Seconds Matter: Accurate Time Tracking for Compliance with the Fair Labor Standards Act

The Fair Labor Standards Act (FLSA) in the United States and the Fair Work Act in Australia set various standards for employment practices, including minimum wage, overtime pay, and child labor regulations. The FLSA and Fair Work Act also require a number of actions around time tracking, including that employers keep accurate records of employees' hours worked, wages paid, and other relevant information. This ensures that employees are properly compensated and that the employer complies with FLSA regulations.

While many of the requirements mentioned in the FLSA and Fair Work Act are fairly straightforward, there remains plenty of opportunities for small, unintentional mishaps to put employers out of compliance. This puts the companies at risk of litigation and significant fines. 

The Time at Which a Clock-in or Clock-Out Event is Captured

In order to comply with the FLSA and Fair Work Act, hourly employees are required to be clocked in to complete any job-related tasks, including any that may exist as part of the clock-in process itself.
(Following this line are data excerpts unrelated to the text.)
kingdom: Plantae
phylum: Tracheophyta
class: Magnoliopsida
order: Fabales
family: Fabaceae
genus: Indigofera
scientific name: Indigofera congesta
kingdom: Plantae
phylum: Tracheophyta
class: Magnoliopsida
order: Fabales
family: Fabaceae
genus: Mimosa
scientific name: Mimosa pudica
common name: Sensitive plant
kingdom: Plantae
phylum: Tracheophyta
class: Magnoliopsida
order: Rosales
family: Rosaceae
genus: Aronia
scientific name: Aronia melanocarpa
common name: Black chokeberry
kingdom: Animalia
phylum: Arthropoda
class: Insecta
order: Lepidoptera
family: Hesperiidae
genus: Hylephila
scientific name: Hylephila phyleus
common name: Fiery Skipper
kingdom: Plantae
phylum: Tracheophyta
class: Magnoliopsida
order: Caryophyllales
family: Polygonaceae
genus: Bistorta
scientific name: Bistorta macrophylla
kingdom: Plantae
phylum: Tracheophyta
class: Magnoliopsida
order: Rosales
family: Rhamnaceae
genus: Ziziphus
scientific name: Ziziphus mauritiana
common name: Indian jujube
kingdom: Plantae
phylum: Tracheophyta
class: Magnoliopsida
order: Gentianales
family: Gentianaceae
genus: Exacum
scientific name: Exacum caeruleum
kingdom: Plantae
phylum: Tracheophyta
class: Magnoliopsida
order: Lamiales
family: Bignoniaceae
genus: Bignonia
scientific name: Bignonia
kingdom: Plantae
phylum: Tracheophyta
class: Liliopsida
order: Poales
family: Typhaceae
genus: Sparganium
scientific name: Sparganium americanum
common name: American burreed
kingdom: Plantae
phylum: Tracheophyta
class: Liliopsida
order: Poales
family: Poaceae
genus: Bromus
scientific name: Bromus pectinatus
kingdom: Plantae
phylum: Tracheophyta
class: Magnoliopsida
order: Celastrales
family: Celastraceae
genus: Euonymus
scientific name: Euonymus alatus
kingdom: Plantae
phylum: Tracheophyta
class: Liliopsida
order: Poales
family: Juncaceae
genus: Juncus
This could include receiving and confirming work assignments at the time clock, reading and acknowledging compliance and attestations while clocking in or out, or completing required temperature or alcohol checks before a shift. 

While those tasks may only take a few seconds, that time compounds quickly over the course of several clocking events per day, every day. And that can ultimately add up to many hours worth of incorrectly captured clock ins and thousands of dollars in unpaid wages. 

In order to ensure that its customers are in compliance with FLSA and Fair Work Act requirements around time tracking, NoahFace captures clock-ins at the moment of identification, ensuring that any subsequent tasks related to clocking in are completed on the clock. On the flip side, clock outs are not captured until all end-of-shift tasks are completed to ensure the same. 

Why It Matters

While most of the tasks will only require a few seconds at each clocking event, over the course of up to 8 clocking events a day including break & meal periods, multiplied by an entire workforce, these seconds can easily add up to equate to thousands of dollars in unpaid time if not captured correctly. 

And such mistakes can be exponentially more costly than the real cost as employers could be subject to lawsuits and other litigation around unpaid time and inaccurate employee time tracking records. 

For instance, in 2019, Dine Brands Global, the parent company of Applebee's and IHOP, settled a lawsuit for $8.5 million. The lawsuit alleged that the company violated the FLSA by not properly paying employees for overtime and not keeping accurate records of hours worked.

In 2017, Chipotle settled a class-action lawsuit for $2.2 million. The lawsuit alleged that the company violated California labor laws by not properly compensating them for all hours worked.

McDonald's has faced numerous lawsuits and allegations related to wage theft and labor violations. While many of these cases are ongoing, they highlight issues such as not paying employees for all hours worked and not providing proper meal and rest breaks. 

And these examples represent just a few of the cases that have come about in recent years from inaccurate time tracking. By ensuring that hourly employees are being paid for all work completed - including seconds that can quickly add up to minutes and hours - companies can better protect themselves and ensure compliance with the Fair Labor Standards Act.